Acte I : Le mensonge inaugural, 1975

Tout commence à la faculté de médecine de Lyon, à l'automne 1975. Jean-Claude Romand, 18 ans, fils d'un garde forestier des Alpes, s'inscrit en première année de médecine. C'est là qu'il rencontre Florence Crolet, dont il tombe amoureux.

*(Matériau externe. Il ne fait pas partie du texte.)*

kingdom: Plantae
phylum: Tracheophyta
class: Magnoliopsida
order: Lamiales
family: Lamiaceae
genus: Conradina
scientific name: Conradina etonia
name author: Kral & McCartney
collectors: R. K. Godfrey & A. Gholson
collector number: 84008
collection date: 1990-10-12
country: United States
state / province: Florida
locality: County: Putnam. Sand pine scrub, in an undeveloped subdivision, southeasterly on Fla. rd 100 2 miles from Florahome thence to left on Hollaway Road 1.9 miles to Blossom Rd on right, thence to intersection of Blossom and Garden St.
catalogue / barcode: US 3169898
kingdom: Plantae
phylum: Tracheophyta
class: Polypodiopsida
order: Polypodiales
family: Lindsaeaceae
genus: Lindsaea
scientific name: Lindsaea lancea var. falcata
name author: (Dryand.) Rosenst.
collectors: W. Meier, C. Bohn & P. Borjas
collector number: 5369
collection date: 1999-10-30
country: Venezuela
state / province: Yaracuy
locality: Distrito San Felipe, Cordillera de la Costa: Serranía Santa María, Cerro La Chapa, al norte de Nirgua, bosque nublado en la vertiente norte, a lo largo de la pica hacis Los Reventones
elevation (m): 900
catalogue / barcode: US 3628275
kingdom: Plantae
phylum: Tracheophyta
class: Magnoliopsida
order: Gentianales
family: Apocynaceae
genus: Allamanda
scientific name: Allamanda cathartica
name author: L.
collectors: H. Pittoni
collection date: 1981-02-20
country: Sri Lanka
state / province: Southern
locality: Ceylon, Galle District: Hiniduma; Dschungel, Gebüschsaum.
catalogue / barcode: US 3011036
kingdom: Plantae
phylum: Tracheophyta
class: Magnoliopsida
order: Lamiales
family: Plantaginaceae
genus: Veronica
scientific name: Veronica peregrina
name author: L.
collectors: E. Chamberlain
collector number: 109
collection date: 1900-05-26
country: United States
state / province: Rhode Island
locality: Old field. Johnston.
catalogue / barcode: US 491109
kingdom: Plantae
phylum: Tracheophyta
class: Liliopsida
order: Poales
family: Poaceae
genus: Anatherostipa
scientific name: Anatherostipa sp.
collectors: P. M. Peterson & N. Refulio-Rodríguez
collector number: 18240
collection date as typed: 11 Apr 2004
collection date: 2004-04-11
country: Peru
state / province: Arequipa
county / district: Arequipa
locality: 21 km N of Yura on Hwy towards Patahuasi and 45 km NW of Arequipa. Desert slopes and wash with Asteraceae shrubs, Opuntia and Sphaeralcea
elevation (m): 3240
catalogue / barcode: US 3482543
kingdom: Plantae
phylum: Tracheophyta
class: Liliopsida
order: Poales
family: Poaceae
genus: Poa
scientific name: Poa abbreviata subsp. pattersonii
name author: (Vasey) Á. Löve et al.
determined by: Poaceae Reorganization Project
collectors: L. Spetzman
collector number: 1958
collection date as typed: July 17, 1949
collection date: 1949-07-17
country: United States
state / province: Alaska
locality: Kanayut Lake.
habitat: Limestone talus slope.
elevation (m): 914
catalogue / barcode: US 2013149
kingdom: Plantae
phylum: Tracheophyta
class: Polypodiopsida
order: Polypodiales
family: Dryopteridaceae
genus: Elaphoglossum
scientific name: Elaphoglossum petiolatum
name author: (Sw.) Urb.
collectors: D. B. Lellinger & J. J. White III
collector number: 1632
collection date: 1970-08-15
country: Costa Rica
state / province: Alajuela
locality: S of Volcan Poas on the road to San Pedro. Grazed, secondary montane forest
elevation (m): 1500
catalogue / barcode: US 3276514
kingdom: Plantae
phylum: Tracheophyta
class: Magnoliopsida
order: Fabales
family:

En juin 1976, il rate son examen de passage en deuxième année. C'est un échec banal : les deux tiers de ses camarades subissent le même sort. La différence, c'est ce qu'il décide ce soir-là : il ne dit rien à personne. Il continue de se lever le matin, de prendre sa voiture, de partir "à la fac". Sauf qu'il ne va nulle part. Il passe ses journées dans sa voiture, dans des cafés, dans des forêts. Il rentre le soir à la même heure.

Un an plus tard, il "passe" en troisième année. Puis il "obtient" sa maîtrise. Puis son doctorat. Puis son poste de chercheur à Genève, à l'Organisation Mondiale de la Santé.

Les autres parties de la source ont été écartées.